Wij danken het netwerk palliatieve terminale zorg Roermond e.o. en het netwerk palliatieve zorg
Moerdijk/Drimmelen voor het beschikbaar stellen van hun informatie omtrent de palliatieve kit.


Werkgroep Palliatieve Kit
Theo Cleef, huisarts Venlo-Zuid
Marie-José Dirven, wijkverpleegkundige TGV-team Groene Kruis
Hugo Gudde, ziekenhuisapotheker VieCuri MC
S. Hermelijn, apotheker (dienst)apotheek Venlo-Zuid
Mariëlle Meevis, coördinator NPTZ Noord-Limburg
Annet Meyer, huisarts Belfeld
F. Verheesen, apotheker (dienst)apotheek Venlo-Zuid
N.B. In deze procedure wordt gesproken over huisarts. In principe kunnen ook specialisten, artsen en
arts-assistenten de procedure starten.
Wat is een palliatieve kit?

Een palliatieve kit is een koffer waarin zich alle benodigde hulpmiddelen (zie bijlagen 1 en 2)
bevinden om acute symptomen in de palliatieve terminale fase door middel van subcutane toediening
direct te behandelen in de thuissituatie. Naast de pomp met de bijbehorende cassettes, lijnen en
naalden is medicatie en klein verbandmateriaal aanwezig.
De inhoud van de kit is samengesteld naar voorbeeld van een reeds bestaande palliatieve kit in de
regio Roermond e.o. en Moerdijk/Drimmelen. De werkgroep heeft de inhoud beoordeeld en
aangepast aan de verwachte behoefte.

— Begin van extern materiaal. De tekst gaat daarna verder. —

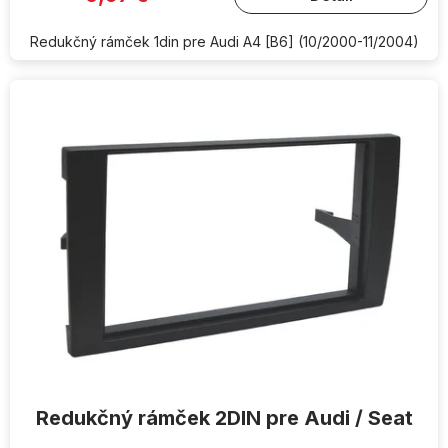
z
5
hviezdičiek.
Redukčný rámček 1din pre Audi A4 [B6] (10/2000-11/2004)
Redukčný rámček 2DIN pre Audi / Seat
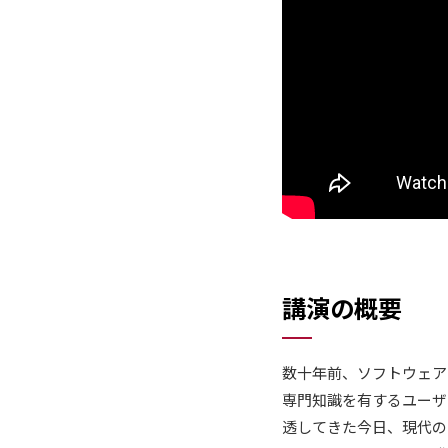
講演の概要
数十年前、ソフトウェア
専門知識を有するユーザ
透してきた今日、現代の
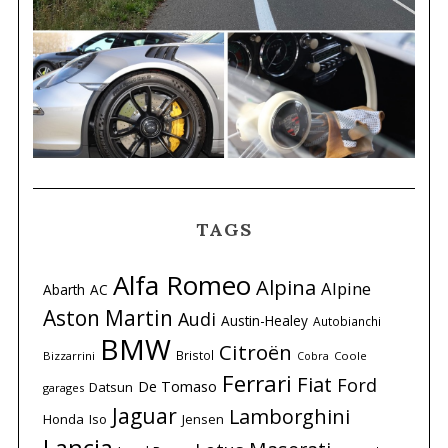
TAGS
Alfa Romeo
Alpina
Alpine
Abarth
AC
Aston Martin
Audi
Austin-Healey
Autobianchi
BMW
Citroën
Bristol
Bizzarrini
Coole
Cobra
Ferrari
Fiat
Ford
De Tomaso
Datsun
garages
Jaguar
Lamborghini
Honda
Iso
Jensen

Mogelijk dat de inhoud in de toekomst aangepast dient te
worden.
In eerste instantie wordt er met één kit gewerkt voor de hele regio Noord-Limburg met als standplaats
Venlo. Mocht na een half jaar de kit positief geëvalueerd worden dan zal een tweede exemplaar in
Venray worden gestationeerd. Daarnaast wordt er naar de mogelijkheid gekeken om de kit van
omliggende netwerken te gebruiken indien de afstand tussen deze kit en de patiënt korter is dan de
palliatieve kit te Venlo.
De palliatieve kit is gestationeerd bij (dienst)apotheek Venlo-Zuid. De apotheek is verantwoordelijk
voor de kit op het moment dat de kit aldaar gestationeerd is.
De kit is 24 uur per dag beschikbaar voor gebruik bij een patiënt thuis, in het verzorgingshuis, hospice
of bij ontslag uit het ziekenhuis naar de thuissituatie. Een verpleegkundige van het Team
Gespecialiseerde Verpleging (TGV) van de thuiszorgorganisatie kan deze kit afhalen en gebruiken.
De (dienstdoende) huisarts is verantwoordelijk voor de medische indicatie, het voorschrijven van de
medicatie en de inloopsnelheid. De TGV-er is verantwoordelijk voor de correcte wijze van toediening
en het gebruik van de pomp. Alle middelen afkomstig uit de palliatieve kit kunnen bij de patiënt thuis
gebruikt worden.
De TGV-er die de kit bij de apotheek ophaalt is tijdens het gebruik verantwoordelijk voor de inhoud
van de kit. Dit betekent dat degene die de kit op komt halen er zorg voor dient te dragen dat deze
geretourneerd wordt naar de apotheek. De huisarts is verantwoordelijk voor het recept ten behoeve
van het aanvullen van de kit.

Doelen palliatieve kit

Het beschikbaar stellen van een palliatieve kit heeft als doel:
• adequate behandeling in de thuissituatie van regelmatig voorkomende symptomen door middel
• snelle en continue (24 uur’s) beschikbaarheid van alle benodigde materialen voor gebruik in de • door de vereenvoudiging van procedures zo snel mogelijk met de behandeling kunnen starten. Dit betreft de behandeling van acute symptomen in de palliatieve terminale fase; • uniformering van hulpmiddelen en materialen.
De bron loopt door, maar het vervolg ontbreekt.